In this review, we focus on the role of HDAC4 in regulating chondrocyte hypertrophy and endochondral bone formation. The review not only provides new insight into the mechanisms of HDAC4 in chondrocyte hypertrophy and endochondral bone development but also creates a platform for developing a therapeutic strategy for related diseases, including skeletal dysplasias such as pronounced limb shortening and OA.

HDAC4 suppresses chondrocyte hypertrophy and endochondral bone formation by inhibiting the function of MEF2C and RUNX2

During endochondral bone development, chondrocyte hypertrophy is tightly regulated by various factors. The most well-known factors include secreted factors Indian hedgehog (Ihh), parathyroid hormone-related protein (PTHrP), type-X collagen (Col-X), matrix metalloproteinase-13 (MMP-13), vascular endothelial growth factor (VEGF), and transcription factors runt-related transcription factor 2 (RUNX2) and myocyte-specific enhancer factor 2C (MEF2C) (Figure 1).16

Fig. 1.

Fig. 1

Schematic diagram of histone deacetylase 4 (HDAC4) regulation of chondrocyte hypertrophy and endochondral bone development. Col-10, type-X collagen; Ihh, Indian hedgehog; MEF2C, myocyte-specific enhancer factor 2C; PTHrP, parathyroid hormone-related protein; RUNX2, runt-related transcription factor 2; VEGF, vascular endothelial growth factor.

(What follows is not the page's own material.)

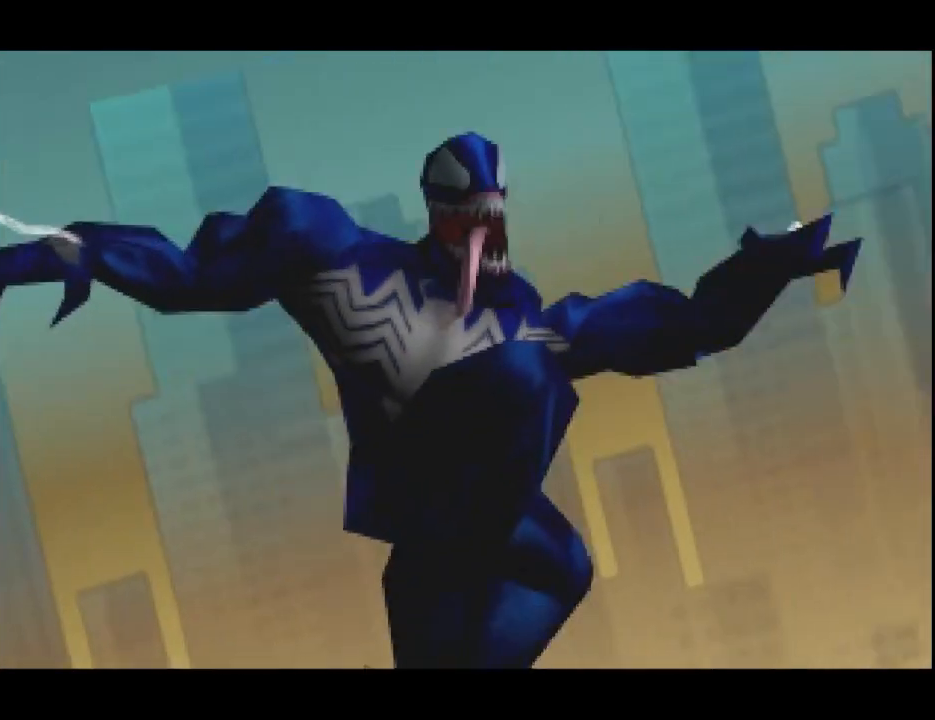
Gameplay with a controller (PlayStation layout); each line is a JSON object with the inputs held at the frame after it. "events" lists button and stick changes between this image and that frame as [ms after this image, input, new state], when the widget could be followed in between. Not read: L2 R2 left_stick right_stick.
{"buttons": ["CROSS"], "events": [[467, "CROSS", "down"]]}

Ihh is a member of the Hedgehog family including sonic hedgehog (Shh), Desert hedgehog (Dhh), and Ihh, which are mainly produced and secreted by prehypertrophic chondrocytes, suggesting a critical role for the Ihh-PTHrP regulatory axis in chondrocyte proliferation and differentiation.17,18 Studies have found that Ihh stimulates proliferating chondrocytes to produce PTHrP, which in turn accelerates the proliferation of periarticular cells and prevents the onset of chondrocyte hypertrophy, maintaining chondrocytes in a proliferating state. This negative feedback loop regulates the balance between proliferation and maturation of chondrocytes, ensuring orderly bone formation.19 Furthermore, Kobayashi et al20 discovered that Ihh stimulates periarticular chondrocyte differentiation to regulate growth plate length independently of PTHrP.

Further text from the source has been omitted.